__İncelenecek metin__
◆ ◆ ◆ ◆ ◆

02 Nisan 2023

"Tanpınar'ın başyapıtı" ve "Türk modernizminin zirvesi" roman: Huzur

Beatrix Caner, kitaplarını Almancaya çevirdiği Tanpınar'ın, "önümüzdeki yıllarda" Türk ve dünya edebiyatlarındaki yerinin "daha net ve tarafsız bir şekilde" belirleneceğini, şimdiye dek böyle olmayışının gerekçesinin ona yönelik "konumsal bakış açısı" olduğunu özellikle vurgular. Ona göre "Tanpınar'ın uzun süre muhafazakâr ve sağ görüşlü bir yazar olarak görülmesi" yanlış bir değerlendirmedir çünkü Tanpınar, "çağdaş Türk edebiyatının sınırları içerisinde" ve edebiyatın yaygın ölçüleriyle değerlendirilmek yerine, "dünya edebiyatından kendine örnek aldığı yazarlarla karşılaştırmak" yöntemiyle değerlendirilmesi gereken isimdir

Edebiyatımızın hemen her güzel romanında -roman dışındaki metinlerinde de elbette- Dostoyevski'ye bir biçimde gönderme vardır ki edebiyatın iyi okurları bunu bilirler. Son dönem romancılarımız, yerli kaynaklarını keşfetmiş olmanın esenliğiyle olmalı bu kez de Tanpınar adına yer açıyor romanlarında. Geç de olsa Tanpınar'ı bulma, romandaki arayışın mutlu sonucudur diyeyim. Tanpınar'ın, hissi yakınlıklar kurduğu Dostoyevski'yi iyice keşfedişi, onun 1881'deki ölümünden elli yıl sonra olmalıdır. Tanpınar da 1962'de veda edişinden handiyse yarım yüzyıl kadar sonra bizdeki romancıların romanlarındadır.

Haldun Taner'de, "kurak toprağa düşmüş bir bitki hüznü yaratmış" Ahmet Hamdi Tanpınar (1901-1962), çağdaş edebiyatımızın çok yönlü bir sanatkârı olmanın ötesinde, 'düşünür' olarak da bilinmesi gereken bir isimdir. Bu, tartışmasız böyle ise de Tanpınar adının Huzur romanıyla anılması, bir tür edebiyat geleneğidir. Kendisinin, "1932'ye kadar çok cezrî bir garpçı idim. Şark'ı tamamiyle reddediyordum. 1932'den sonra kendime göre tefsir ettiğim bir Şark'ta yaşadım. Asıl yaşama iklimimizin böylesi bir terkip olacağına inanıyorum. 'Beş Şehir' ve 'Huzur' bu terkibin araştırmalarıdır." (Varlık, 1 Aralık 1951), açıklamasıyla kendisindeki yerini belirlediği Huzur romanı, Tanpınar'ın külliyatında 'başyapıt' olarak yerini almıştır. Huzur romanını Nuran karakterinin büyüsüyle okuyanlar için okudukları aşk romanıdır, pek de yanılmış sayılmaz öyleleri. Ne var ki Huzur; zamanın, müziğin, tarihin, İstanbul'un romanı ve özetle 'kendimizi bilmek' romanıdır.

◆ ◆ ◆ ◆ ◆

__İstenen iş__
Huzur romanı üzerine yazıda alıntılanan 1951 tarihli açıklamada Tanpınar, hangi iki eserini "bu terkibin araştırmaları" olarak gösteriyor?

__Verilen satırlar__

◆ ◆ ◆ ◆ ◆

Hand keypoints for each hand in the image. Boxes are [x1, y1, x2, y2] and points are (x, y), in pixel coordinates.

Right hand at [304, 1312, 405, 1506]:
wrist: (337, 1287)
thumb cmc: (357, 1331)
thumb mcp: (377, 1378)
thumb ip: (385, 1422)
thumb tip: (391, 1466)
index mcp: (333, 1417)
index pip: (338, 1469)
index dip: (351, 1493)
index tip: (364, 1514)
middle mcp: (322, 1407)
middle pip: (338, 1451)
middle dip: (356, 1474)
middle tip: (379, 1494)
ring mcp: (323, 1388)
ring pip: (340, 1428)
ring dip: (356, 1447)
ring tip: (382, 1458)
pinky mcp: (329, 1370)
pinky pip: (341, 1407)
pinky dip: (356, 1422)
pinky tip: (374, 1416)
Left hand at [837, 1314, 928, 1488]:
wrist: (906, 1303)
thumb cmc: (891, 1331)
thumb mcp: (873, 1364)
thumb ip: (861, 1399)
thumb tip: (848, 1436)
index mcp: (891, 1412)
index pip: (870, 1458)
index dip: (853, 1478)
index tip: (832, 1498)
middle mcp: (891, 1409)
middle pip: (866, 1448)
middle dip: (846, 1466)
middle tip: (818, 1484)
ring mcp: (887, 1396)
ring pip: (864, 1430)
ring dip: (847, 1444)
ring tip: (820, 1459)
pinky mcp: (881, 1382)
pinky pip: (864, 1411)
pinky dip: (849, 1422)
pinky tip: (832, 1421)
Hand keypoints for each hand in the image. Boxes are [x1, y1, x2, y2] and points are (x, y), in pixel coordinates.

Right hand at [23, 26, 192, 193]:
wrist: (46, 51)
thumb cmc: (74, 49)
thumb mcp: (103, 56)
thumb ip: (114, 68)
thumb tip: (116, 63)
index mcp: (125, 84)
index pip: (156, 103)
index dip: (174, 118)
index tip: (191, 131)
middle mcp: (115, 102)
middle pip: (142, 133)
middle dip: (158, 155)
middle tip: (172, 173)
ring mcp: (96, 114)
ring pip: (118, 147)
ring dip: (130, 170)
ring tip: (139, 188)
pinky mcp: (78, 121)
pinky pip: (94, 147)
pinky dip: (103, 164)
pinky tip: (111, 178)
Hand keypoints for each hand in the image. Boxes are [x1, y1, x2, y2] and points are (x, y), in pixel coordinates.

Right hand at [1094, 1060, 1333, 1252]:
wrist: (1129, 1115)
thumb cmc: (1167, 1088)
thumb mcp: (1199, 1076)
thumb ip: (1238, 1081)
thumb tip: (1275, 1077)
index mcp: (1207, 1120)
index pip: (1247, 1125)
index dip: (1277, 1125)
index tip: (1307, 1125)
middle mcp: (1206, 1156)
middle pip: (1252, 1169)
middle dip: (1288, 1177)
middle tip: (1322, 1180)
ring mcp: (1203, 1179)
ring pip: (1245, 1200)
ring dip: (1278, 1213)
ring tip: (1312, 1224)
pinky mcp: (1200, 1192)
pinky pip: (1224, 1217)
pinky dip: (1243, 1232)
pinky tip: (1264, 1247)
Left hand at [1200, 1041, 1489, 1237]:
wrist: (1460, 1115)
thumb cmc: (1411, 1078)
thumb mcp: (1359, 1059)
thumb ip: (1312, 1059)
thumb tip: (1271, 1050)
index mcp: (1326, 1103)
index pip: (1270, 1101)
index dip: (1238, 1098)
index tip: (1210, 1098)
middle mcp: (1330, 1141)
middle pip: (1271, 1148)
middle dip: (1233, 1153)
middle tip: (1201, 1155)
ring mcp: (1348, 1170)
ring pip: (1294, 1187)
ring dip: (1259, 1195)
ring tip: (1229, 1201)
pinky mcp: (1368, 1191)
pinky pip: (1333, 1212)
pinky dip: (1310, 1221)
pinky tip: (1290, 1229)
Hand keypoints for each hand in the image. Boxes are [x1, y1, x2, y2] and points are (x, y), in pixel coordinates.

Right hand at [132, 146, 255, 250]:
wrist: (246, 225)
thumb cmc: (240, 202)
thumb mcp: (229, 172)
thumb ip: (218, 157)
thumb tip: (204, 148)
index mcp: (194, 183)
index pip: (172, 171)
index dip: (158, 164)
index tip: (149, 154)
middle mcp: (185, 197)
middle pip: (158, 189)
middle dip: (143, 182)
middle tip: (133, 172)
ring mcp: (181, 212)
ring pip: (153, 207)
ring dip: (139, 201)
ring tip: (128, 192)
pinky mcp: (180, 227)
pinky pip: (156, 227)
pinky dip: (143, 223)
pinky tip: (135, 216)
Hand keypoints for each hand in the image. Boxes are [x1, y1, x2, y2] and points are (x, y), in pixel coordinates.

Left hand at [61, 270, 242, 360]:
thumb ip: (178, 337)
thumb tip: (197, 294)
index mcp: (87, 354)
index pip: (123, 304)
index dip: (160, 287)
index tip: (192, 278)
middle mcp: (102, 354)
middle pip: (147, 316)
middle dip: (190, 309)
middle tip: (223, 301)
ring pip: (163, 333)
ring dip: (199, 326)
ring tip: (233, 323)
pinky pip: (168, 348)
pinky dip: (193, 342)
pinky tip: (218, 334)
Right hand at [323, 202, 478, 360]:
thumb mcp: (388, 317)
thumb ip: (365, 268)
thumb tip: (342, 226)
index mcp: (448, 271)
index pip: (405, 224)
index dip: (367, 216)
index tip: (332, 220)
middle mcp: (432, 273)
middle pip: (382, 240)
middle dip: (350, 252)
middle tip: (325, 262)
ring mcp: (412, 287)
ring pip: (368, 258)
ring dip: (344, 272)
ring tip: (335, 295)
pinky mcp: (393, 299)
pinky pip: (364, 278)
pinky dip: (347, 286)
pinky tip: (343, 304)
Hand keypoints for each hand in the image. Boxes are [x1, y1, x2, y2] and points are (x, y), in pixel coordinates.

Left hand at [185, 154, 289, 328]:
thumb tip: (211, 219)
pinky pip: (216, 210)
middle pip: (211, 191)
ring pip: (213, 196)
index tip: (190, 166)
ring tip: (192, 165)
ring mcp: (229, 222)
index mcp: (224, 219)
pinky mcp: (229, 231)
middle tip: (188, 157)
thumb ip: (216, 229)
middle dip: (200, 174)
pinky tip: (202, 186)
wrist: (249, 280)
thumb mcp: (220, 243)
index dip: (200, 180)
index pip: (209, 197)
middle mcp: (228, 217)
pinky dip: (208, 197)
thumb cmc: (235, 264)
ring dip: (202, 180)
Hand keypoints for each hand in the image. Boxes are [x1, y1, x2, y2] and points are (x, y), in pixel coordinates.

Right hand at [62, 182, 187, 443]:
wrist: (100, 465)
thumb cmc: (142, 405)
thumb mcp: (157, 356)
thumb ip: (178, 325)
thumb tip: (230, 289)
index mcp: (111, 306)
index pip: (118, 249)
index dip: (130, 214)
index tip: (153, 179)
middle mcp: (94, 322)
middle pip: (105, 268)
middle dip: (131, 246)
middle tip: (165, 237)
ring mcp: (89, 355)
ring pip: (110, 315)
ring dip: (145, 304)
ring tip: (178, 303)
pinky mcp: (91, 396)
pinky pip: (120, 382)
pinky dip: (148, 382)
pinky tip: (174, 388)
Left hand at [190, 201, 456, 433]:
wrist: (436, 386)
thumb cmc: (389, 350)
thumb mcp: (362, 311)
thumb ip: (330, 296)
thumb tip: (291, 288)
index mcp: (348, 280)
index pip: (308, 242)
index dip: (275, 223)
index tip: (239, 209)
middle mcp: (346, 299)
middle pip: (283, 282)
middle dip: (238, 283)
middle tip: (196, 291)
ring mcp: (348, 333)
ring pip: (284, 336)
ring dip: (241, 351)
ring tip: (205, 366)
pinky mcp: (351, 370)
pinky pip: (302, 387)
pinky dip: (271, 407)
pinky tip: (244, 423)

◆ ◆ ◆ ◆ ◆

__Beklenen cevap__
Beş Şehir ve Huzur.